**Work required**
Among the entries below, find the line with "sa hrdia tým, že", then quote it and each following line up to and including the line with "phương tuyệt vời", and nothing else.

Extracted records
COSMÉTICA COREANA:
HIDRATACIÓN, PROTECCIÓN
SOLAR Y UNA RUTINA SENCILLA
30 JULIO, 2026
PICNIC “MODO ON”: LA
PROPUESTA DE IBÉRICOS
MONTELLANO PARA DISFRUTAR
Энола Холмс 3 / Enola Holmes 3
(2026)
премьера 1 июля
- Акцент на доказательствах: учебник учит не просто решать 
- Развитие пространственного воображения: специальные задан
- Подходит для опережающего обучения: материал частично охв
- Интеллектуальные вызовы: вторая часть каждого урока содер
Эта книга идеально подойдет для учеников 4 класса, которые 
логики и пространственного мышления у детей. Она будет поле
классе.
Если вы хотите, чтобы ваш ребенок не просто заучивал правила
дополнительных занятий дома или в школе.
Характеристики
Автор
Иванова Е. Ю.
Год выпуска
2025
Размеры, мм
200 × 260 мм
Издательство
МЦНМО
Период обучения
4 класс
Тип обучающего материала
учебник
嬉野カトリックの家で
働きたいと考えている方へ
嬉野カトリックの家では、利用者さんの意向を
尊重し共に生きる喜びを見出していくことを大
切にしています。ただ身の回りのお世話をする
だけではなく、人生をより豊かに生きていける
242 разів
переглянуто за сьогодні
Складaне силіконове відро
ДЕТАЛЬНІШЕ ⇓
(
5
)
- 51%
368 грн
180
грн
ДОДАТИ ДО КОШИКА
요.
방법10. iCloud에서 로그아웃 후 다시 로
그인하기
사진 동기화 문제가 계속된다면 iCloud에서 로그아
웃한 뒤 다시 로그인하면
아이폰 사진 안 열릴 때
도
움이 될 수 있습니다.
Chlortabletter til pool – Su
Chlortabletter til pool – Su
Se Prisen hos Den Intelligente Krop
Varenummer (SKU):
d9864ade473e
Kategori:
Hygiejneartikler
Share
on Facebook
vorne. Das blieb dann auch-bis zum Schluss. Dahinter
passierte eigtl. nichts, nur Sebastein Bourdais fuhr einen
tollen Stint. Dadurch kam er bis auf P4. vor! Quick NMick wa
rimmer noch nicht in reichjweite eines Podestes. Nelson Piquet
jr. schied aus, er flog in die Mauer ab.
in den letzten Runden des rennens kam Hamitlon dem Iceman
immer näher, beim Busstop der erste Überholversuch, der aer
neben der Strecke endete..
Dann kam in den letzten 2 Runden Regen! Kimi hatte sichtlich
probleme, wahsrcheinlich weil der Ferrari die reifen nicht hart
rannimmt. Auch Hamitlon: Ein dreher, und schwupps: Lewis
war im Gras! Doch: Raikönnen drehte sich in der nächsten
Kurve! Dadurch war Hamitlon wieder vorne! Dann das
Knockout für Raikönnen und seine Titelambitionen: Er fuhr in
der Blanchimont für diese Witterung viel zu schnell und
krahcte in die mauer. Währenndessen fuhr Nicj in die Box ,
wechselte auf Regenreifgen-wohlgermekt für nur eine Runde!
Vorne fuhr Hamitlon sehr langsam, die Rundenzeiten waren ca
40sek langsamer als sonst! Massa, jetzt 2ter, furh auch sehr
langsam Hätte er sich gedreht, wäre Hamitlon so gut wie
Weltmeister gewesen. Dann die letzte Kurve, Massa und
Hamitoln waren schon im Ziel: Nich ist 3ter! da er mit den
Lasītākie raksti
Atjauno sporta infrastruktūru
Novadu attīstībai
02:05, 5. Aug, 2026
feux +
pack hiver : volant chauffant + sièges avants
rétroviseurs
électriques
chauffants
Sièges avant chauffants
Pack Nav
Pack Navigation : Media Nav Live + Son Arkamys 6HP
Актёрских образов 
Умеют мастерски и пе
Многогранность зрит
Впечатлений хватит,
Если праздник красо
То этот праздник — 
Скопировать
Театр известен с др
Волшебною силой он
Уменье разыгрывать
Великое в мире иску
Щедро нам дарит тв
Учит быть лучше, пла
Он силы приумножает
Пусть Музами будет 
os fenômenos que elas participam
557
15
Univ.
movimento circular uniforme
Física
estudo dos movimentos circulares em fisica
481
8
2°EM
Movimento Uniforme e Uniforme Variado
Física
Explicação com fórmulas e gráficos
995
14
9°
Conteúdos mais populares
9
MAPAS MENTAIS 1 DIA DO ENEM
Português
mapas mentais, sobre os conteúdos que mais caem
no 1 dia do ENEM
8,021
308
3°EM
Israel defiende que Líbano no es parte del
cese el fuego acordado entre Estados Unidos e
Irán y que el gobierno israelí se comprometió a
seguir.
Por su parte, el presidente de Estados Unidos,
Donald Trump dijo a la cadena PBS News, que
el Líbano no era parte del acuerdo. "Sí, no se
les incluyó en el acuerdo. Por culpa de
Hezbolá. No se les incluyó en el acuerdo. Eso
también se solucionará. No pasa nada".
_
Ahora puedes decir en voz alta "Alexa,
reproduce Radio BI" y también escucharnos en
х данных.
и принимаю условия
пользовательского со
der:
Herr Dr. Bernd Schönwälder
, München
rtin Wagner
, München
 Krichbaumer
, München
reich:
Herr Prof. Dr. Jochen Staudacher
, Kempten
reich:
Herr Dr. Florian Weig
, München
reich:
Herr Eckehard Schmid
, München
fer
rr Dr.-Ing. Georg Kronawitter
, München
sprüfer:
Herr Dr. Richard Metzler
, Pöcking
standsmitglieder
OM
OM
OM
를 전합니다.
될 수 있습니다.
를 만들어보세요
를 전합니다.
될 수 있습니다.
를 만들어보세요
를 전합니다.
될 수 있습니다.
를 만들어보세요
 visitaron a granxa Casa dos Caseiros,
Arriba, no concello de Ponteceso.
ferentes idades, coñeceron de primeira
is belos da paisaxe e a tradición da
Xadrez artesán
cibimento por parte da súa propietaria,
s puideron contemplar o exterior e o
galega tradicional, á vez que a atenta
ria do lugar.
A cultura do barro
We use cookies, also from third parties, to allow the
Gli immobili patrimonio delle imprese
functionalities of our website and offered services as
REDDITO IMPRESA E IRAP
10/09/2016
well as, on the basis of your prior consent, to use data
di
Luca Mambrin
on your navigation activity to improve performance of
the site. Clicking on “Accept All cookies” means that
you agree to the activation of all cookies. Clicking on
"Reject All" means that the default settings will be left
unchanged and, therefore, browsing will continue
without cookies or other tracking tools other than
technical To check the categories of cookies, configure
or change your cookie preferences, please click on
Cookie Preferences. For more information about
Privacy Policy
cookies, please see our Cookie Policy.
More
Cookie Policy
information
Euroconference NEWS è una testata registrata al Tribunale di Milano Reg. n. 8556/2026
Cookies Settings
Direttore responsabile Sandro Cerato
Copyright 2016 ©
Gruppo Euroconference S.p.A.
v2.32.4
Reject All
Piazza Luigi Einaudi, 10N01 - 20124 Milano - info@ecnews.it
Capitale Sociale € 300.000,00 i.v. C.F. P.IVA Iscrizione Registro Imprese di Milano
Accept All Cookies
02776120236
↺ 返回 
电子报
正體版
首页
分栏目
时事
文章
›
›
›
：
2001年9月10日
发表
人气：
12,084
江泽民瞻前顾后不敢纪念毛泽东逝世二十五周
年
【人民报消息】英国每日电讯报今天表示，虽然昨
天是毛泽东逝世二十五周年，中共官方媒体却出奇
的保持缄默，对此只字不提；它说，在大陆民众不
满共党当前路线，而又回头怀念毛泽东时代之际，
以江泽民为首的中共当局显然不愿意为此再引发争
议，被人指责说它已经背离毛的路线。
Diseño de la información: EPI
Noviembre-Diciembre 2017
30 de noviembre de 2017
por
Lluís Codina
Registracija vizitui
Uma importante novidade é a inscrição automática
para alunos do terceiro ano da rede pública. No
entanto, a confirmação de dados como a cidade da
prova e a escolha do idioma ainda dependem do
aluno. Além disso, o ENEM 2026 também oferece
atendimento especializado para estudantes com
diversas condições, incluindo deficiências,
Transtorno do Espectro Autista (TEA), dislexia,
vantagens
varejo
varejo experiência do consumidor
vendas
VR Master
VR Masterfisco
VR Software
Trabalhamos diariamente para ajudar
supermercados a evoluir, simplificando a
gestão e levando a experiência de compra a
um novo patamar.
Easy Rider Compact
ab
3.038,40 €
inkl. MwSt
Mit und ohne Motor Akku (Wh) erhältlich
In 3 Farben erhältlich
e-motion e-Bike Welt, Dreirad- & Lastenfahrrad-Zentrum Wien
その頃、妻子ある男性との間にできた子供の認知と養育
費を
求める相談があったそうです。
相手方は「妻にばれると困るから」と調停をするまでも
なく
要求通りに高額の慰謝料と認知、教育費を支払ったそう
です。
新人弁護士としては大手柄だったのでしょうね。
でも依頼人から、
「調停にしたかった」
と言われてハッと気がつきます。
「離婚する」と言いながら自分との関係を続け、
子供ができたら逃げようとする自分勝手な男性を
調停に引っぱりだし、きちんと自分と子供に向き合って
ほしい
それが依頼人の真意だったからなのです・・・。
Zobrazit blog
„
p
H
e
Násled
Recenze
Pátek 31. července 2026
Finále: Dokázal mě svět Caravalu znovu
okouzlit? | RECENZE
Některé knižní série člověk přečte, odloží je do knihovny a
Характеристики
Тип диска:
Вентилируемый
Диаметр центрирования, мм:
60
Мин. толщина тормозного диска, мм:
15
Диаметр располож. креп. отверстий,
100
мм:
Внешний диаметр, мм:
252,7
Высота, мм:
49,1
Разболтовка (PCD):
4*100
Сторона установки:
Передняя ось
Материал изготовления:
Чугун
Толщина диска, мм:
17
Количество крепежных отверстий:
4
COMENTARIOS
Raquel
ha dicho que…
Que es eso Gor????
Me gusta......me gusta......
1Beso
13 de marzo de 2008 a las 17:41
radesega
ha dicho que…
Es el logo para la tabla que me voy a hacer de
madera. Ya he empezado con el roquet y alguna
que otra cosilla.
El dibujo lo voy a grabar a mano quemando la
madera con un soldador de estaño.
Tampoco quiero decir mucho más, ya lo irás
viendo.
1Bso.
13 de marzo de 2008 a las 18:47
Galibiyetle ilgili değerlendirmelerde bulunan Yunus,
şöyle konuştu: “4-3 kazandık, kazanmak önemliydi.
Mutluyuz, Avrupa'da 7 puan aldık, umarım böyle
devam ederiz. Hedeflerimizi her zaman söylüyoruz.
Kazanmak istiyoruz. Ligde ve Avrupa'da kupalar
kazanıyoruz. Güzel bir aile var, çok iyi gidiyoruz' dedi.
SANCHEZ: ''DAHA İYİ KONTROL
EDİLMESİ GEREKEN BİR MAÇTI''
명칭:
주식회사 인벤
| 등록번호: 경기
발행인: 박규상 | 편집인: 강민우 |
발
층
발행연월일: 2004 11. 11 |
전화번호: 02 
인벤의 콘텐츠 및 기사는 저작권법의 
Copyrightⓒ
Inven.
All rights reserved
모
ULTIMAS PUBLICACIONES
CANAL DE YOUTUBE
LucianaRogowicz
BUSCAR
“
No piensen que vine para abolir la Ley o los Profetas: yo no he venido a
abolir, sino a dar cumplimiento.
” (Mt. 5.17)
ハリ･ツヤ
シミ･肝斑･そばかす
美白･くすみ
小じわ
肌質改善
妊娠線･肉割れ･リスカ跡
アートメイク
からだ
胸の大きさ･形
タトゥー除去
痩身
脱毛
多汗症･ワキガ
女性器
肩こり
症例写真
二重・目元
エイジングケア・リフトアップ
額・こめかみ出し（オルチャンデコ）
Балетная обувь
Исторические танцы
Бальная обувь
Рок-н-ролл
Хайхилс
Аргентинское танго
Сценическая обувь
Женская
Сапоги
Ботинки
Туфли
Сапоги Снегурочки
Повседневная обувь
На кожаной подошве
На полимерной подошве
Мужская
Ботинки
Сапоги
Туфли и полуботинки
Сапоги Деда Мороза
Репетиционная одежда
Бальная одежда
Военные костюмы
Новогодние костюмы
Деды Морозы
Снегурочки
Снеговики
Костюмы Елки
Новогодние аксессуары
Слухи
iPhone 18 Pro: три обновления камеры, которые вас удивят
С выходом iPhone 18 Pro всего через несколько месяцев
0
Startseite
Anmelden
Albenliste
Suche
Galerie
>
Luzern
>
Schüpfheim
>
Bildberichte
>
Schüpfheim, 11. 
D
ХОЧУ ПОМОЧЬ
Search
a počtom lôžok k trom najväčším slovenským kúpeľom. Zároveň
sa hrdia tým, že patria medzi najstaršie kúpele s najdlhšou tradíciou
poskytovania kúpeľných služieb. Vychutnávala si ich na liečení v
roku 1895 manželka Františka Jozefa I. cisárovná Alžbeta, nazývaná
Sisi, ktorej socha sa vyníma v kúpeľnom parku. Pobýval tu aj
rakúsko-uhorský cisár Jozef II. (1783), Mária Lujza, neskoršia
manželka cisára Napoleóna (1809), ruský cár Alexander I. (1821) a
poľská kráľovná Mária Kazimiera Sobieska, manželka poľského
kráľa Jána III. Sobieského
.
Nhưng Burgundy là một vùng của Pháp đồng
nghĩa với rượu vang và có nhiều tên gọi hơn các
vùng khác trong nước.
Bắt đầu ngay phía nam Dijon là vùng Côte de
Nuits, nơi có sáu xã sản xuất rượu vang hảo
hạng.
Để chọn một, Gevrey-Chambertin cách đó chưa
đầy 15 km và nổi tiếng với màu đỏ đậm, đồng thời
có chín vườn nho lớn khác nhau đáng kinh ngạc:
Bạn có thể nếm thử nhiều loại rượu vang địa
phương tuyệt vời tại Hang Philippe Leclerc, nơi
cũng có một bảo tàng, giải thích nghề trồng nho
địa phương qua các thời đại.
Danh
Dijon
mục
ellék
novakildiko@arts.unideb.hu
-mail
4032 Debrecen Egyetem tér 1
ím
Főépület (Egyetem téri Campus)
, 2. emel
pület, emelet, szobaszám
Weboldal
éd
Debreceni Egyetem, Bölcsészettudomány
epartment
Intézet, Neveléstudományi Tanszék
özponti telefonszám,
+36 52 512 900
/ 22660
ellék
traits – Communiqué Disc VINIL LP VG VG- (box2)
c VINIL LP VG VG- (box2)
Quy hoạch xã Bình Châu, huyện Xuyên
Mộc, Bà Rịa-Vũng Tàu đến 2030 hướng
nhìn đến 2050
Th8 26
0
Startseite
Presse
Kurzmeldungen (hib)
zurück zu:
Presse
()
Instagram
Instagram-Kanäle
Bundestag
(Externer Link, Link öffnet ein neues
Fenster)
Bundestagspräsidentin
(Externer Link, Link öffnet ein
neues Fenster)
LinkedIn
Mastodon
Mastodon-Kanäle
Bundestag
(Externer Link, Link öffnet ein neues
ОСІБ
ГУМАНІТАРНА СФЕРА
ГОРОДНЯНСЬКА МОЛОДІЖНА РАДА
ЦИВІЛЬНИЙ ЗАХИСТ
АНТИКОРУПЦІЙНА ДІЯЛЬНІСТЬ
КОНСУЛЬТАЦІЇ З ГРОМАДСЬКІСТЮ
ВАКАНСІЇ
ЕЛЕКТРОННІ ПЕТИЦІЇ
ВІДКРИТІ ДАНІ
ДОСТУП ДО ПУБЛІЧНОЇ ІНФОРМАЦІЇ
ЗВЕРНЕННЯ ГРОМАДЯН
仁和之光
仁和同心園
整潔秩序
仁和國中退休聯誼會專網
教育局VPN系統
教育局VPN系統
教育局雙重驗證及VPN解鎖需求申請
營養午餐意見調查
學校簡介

**Task result**
sa hrdia tým, že patria medzi najstaršie kúpele s najdlhšou tradíciou
poskytovania kúpeľných služieb. Vychutnávala si ich na liečení v
roku 1895 manželka Františka Jozefa I. cisárovná Alžbeta, nazývaná
Sisi, ktorej socha sa vyníma v kúpeľnom parku. Pobýval tu aj
rakúsko-uhorský cisár Jozef II. (1783), Mária Lujza, neskoršia
manželka cisára Napoleóna (1809), ruský cár Alexander I. (1821) a
poľská kráľovná Mária Kazimiera Sobieska, manželka poľského
kráľa Jána III. Sobieského
.
Nhưng Burgundy là một vùng của Pháp đồng
nghĩa với rượu vang và có nhiều tên gọi hơn các
vùng khác trong nước.
Bắt đầu ngay phía nam Dijon là vùng Côte de
Nuits, nơi có sáu xã sản xuất rượu vang hảo
hạng.
Để chọn một, Gevrey-Chambertin cách đó chưa
đầy 15 km và nổi tiếng với màu đỏ đậm, đồng thời
có chín vườn nho lớn khác nhau đáng kinh ngạc:
Bạn có thể nếm thử nhiều loại rượu vang địa
phương tuyệt vời tại Hang Philippe Leclerc, nơi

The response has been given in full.